THE United States of America’s orst mass shooting ever was a massacre by a lone gunman firing multiple high-powered firearms from his 32nd floor hotel room in the Mandalay Bay Resort and Casino in Las Vegas, Nevada, at a crowd attending an outdoor country music festival in October, 2017.
Last Thursday, October 3, the hotel owner, a chain under MGM Resorts International, announced it was settling up to $800 million in claims filed by the families of the 58 dead and 800 wounded.
The Las Vegas incident is only one of 334 mass shootings thus far in 2019 in the US in which at least four were killed in each incident by one man armed with an assault weapon capable of firing hundreds of bullets with one pull of the trigger. Just two months ago, last August, a man armed with an AK-47 military firearm fired at the crowd in a Walmart mall in El Paso, Texas, killing 20 and wounding 26. A few hours earlier, another gunman had killed nine and wounded 27 in Dayton, Ohio.
After each of the many mass killings in the US, there were demands for greater government control of firearms, particularly a ban on military firearms and stricter requirements for civilians to possess guns. There were many protest rallies after mass killings in schools. But the US Congress has not taken any move to enact any legislation for firearms restrictions, as this might be deemed a violation of the 2nd Amendment in the US Constitution.

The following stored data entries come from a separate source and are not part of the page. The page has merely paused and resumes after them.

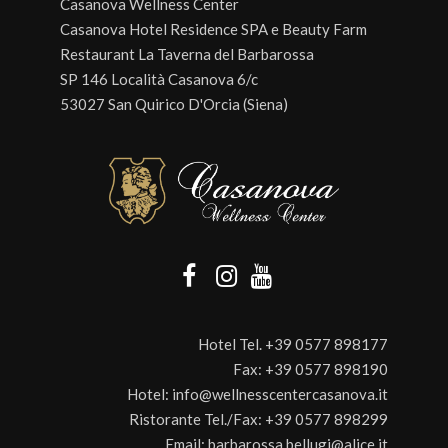
Casanova Wellness Center
Casanova Hotel Residence SPA e Beauty Farm
Restaurant La Taverna del Barbarossa
SP 146 Località Casanova 6/c
53027 San Quirico D'Orcia (Siena)
Hotel Tel.
+39 0577 898177
Fax:
+39 0577 898190
Hotel:
info@wellnesscentercasanova.it
Ristorante Tel./Fax:
+39 0577 898299
Email:
barbarossa.bellugi@alice.it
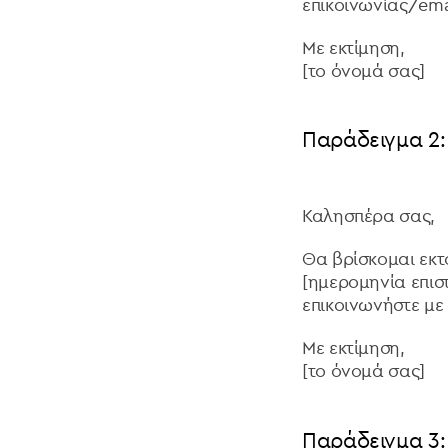
επικοινωνίας/emai
Με εκτίμηση,
[το όνομά σας]
Παράδειγμα 2: 
Καλησπέρα σας,
Θα βρίσκομαι εκτ
[ημερομηνία επισ
επικοινωνήστε με
Με εκτίμηση,
[το όνομά σας]
Παράδειγμα 3:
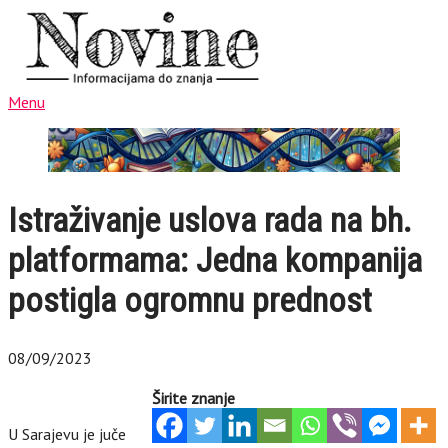
Menu
Istraživanje uslova rada na bh.
platformama: Jedna kompanija
postigla ogromnu prednost
08/09/2023
Širite znanje
U Sarajevu je juče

MGM Resorts International was sued in the Las Vegas case by the victims’ families who accused it of negligence for not noticing the stockpiling of arms in the killer’s hotel room. But the killer was able to legally acquire the many weapons in the first place – that, to many critics of the government, was also negligence that must not be allowed to continue.
All other countries in the world, including the Philippines, place severe restrictions on gun ownership. There are mass killings by some deranged civilian killers in many countries, but the US seems to hold the record for having the most.
In agreeing to pay $800 million to the families of the Las Vegas shooting in 2017, MGM Resorts said it was not an admission of liability for the shooting; it was just to resolve matters “so our community and the victims and their families can move forward in the healing process.”
It will indeed help the families of the 58 dead and 800 wounded victims. But it does not change the big picture of so many guns easily acquired and continuing to increase in the US. And so we can only say after that last mass killing in El Paso, Texas, that we can expect many more to come.